Mike Carter, who worked at Randolph-Macon for more than three decades in advancement before retiring, has known
Brat for years, and they're longtime adversaries in a game known as "pickleball."
It's a racquetball sport that combines the elements of badminton, tennis and table tennis, and is played on an area that's the size of a badminton court.
"He's pretty good at it," Carter says of Brat's prowess at pickleball. "The only thing faster than his racket speed is his lips," Carter adds with a laugh.
Brat has a reputation as a talker who keeps his classes and his friends amused and informed with a constant stream of conversation. "He's pretty quick and sharp, and sometimes I think he's ahead of everyone else," Carter says. "He's a fun guy to be around, and he doesn't take himself too seriously."
Still, Carter says, Brat has taken his lumps from his own college colleagues. "He has been ridiculed and isolated by faculty who are intolerant of his conservative values."

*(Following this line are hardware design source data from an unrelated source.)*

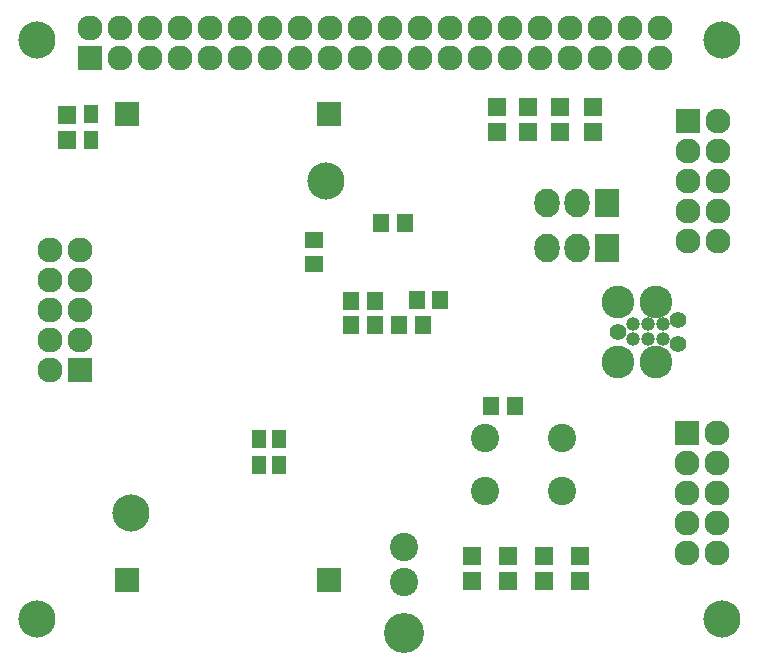
<source format=gbr>
G04 #@! TF.FileFunction,Soldermask,Top*
%FSLAX46Y46*%
G04 Gerber Fmt 4.6, Leading zero omitted, Abs format (unit mm)*
G04 Created by KiCad (PCBNEW 4.0.1-stable) date 12-Feb-16 11:10:28 AM*
%MOMM*%
G01*
G04 APERTURE LIST*
%ADD10C,0.100000*%
%ADD11C,3.150000*%
%ADD12R,2.127200X2.127200*%
%ADD13C,2.127200*%
%ADD14R,1.400000X1.650000*%
%ADD15R,1.650000X1.400000*%
%ADD16R,1.598880X1.598880*%
%ADD17R,2.127200X2.432000*%
%ADD18O,2.127200X2.432000*%
%ADD19C,1.391000*%
%ADD20C,1.187000*%
%ADD21C,2.775000*%
%ADD22O,2.127200X2.127200*%
%ADD23C,2.400000*%
%ADD24C,3.400000*%
%ADD25R,1.300000X1.600000*%
G04 APERTURE END LIST*
D10*
D11*
X10000Y0D03*
X58010000Y0D03*
X10000Y-49000000D03*
X58010000Y-49000000D03*
D12*
X4510000Y-1500000D03*
D13*
X4510000Y1040000D03*
X7050000Y-1500000D03*
X7050000Y1040000D03*
X9590000Y-1500000D03*
X9590000Y1040000D03*
X12130000Y-1500000D03*
X12130000Y1040000D03*
X14670000Y-1500000D03*
X14670000Y1040000D03*
X17210000Y-1500000D03*
X17210000Y1040000D03*
X19750000Y-1500000D03*
X19750000Y1040000D03*
X22290000Y-1500000D03*
X22290000Y1040000D03*
X24830000Y-1500000D03*
X24830000Y1040000D03*
X27370000Y-1500000D03*
X27370000Y1040000D03*
X29910000Y-1500000D03*
X29910000Y1040000D03*
X32450000Y-1500000D03*
X32450000Y1040000D03*
X34990000Y-1500000D03*
X34990000Y1040000D03*
X37530000Y-1500000D03*
X37530000Y1040000D03*
X40070000Y-1500000D03*
X40070000Y1040000D03*
X42610000Y-1500000D03*
X42610000Y1040000D03*
X45150000Y-1500000D03*
X45150000Y1040000D03*
X47690000Y-1500000D03*
X47690000Y1040000D03*
X50230000Y-1500000D03*
X50230000Y1040000D03*
X52770000Y-1500000D03*
X52770000Y1040000D03*
D14*
X32725000Y-24073000D03*
X30725000Y-24073000D03*
X32200000Y-21970000D03*
X34200000Y-21970000D03*
X31201000Y-15437000D03*
X29201000Y-15437000D03*
D15*
X23530000Y-16960000D03*
X23530000Y-18960000D03*
D14*
X26660000Y-22050000D03*
X28660000Y-22050000D03*
X26660000Y-24110000D03*
X28660000Y-24110000D03*
X38470000Y-30950000D03*
X40470000Y-30950000D03*
D16*
X45984000Y-43654980D03*
X45984000Y-45753020D03*
X36840000Y-43654980D03*
X36840000Y-45753020D03*
X2550000Y-8415020D03*
X2550000Y-6316980D03*
X41650000Y-7749020D03*
X41650000Y-5650980D03*
X38950000Y-7749020D03*
X38950000Y-5650980D03*
X47150000Y-7749020D03*
X47150000Y-5650980D03*
X44350000Y-7749020D03*
X44350000Y-5650980D03*
X39888000Y-43654980D03*
X39888000Y-45753020D03*
X42936000Y-43654980D03*
X42936000Y-45753020D03*
D17*
X48332000Y-13806000D03*
D18*
X45792000Y-13806000D03*
X43252000Y-13806000D03*
D17*
X48332000Y-17616000D03*
D18*
X45792000Y-17616000D03*
X43252000Y-17616000D03*
D19*
X49250000Y-24700000D03*
D20*
X50520000Y-24065000D03*
X50520000Y-25335000D03*
X51790000Y-24065000D03*
X51790000Y-25335000D03*
X53060000Y-25335000D03*
X53060000Y-24065000D03*
D19*
X54330000Y-23684000D03*
X54330000Y-25716000D03*
D21*
X49250000Y-22160000D03*
X52425000Y-22160000D03*
X49250000Y-27240000D03*
X52425000Y-27240000D03*
D12*
X7630000Y-45720000D03*
D11*
X8011000Y-40005000D03*
X24521000Y-11938000D03*
D12*
X24775000Y-45720000D03*
X7630000Y-6223000D03*
X24775000Y-6223000D03*
X55140000Y-6810000D03*
D22*
X57680000Y-6810000D03*
X55140000Y-9350000D03*
X57680000Y-9350000D03*
X55140000Y-11890000D03*
X57680000Y-11890000D03*
X55140000Y-14430000D03*
X57680000Y-14430000D03*
X55140000Y-16970000D03*
X57680000Y-16970000D03*
D12*
X3650000Y-27890000D03*
D22*
X1110000Y-27890000D03*
X3650000Y-25350000D03*
X1110000Y-25350000D03*
X3650000Y-22810000D03*
X1110000Y-22810000D03*
X3650000Y-20270000D03*
X1110000Y-20270000D03*
X3650000Y-17730000D03*
X1110000Y-17730000D03*
D12*
X55100000Y-33290000D03*
D22*
X57640000Y-33290000D03*
X55100000Y-35830000D03*
X57640000Y-35830000D03*
X55100000Y-38370000D03*
X57640000Y-38370000D03*
X55100000Y-40910000D03*
X57640000Y-40910000D03*
X55100000Y-43450000D03*
X57640000Y-43450000D03*
D23*
X31140000Y-42870000D03*
X31140000Y-45870000D03*
D24*
X31140000Y-50190000D03*
D25*
X18800000Y-35970000D03*
X18800000Y-33770000D03*
X20500000Y-33770000D03*
X20500000Y-35970000D03*
X4582000Y-6266000D03*
X4582000Y-8466000D03*
D23*
X37970000Y-33660000D03*
X44470000Y-33660000D03*
X37970000Y-38160000D03*
X44470000Y-38160000D03*
M02*

</source>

What bothered him the most, Carter says, was the condescending attitude that some faculty colleagues took toward Brat. "But he never got flustered. He was quick to accept who he was."

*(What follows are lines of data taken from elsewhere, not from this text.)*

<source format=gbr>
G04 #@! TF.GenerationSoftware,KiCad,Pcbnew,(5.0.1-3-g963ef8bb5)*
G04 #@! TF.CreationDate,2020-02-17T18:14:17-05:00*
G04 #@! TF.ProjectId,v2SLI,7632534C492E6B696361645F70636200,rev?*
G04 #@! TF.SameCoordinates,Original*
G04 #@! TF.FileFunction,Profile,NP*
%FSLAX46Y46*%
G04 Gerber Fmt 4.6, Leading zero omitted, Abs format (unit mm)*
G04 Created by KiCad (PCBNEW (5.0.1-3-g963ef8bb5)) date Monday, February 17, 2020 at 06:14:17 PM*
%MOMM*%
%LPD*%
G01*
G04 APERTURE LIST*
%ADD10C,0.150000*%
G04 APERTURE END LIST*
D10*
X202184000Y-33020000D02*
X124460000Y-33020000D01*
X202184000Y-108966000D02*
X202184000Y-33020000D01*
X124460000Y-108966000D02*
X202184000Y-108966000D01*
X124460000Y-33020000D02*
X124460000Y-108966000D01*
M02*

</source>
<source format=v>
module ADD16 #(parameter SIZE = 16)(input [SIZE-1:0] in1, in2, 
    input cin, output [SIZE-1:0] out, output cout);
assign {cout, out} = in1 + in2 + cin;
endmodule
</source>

Carter admires what he says is Brat's courage to share in public what he believes, even though it may be at sharp odds with the opinions of people with whom he works professionally every day.
"You can't work up a frown on him. He's smiling all the time," Carter says.
Brat says that apart from doing everything he can to defeat Cantor, he has two other objectives that he hopes to achieve in his primary race.
"One is to show people that it is possible to put economics and ethics together, meaningfully, in a political dialogue. Secondly, to show people that they should get a meaningful choice in political competitions … these things are not mono-polies. The party that believes in competition should put forth competition, and let people decide from among multiple
candidates who should best represent the 7th District."
Like many tea party candidates, Brat emphasizes economic issues in his stump speeches; major social issues aren't mentioned. National tea party organizations have expressed concern that engaging in social issues would be divisive.
Brat says he has talked with his children about what he's doing, why he's doing it and why he has to be away from home so much.
"We've had discussions about all that. But they grew up in a household where part of life is serving other people. So they understand there's nothing new," he says.
He adds that his wife, a sales representative for a high-end contract furniture company, has been supportive as well, because she also sees the race in higher terms than just politics as usual. "We know it's a fight, but it's a fight worth having," Brat says.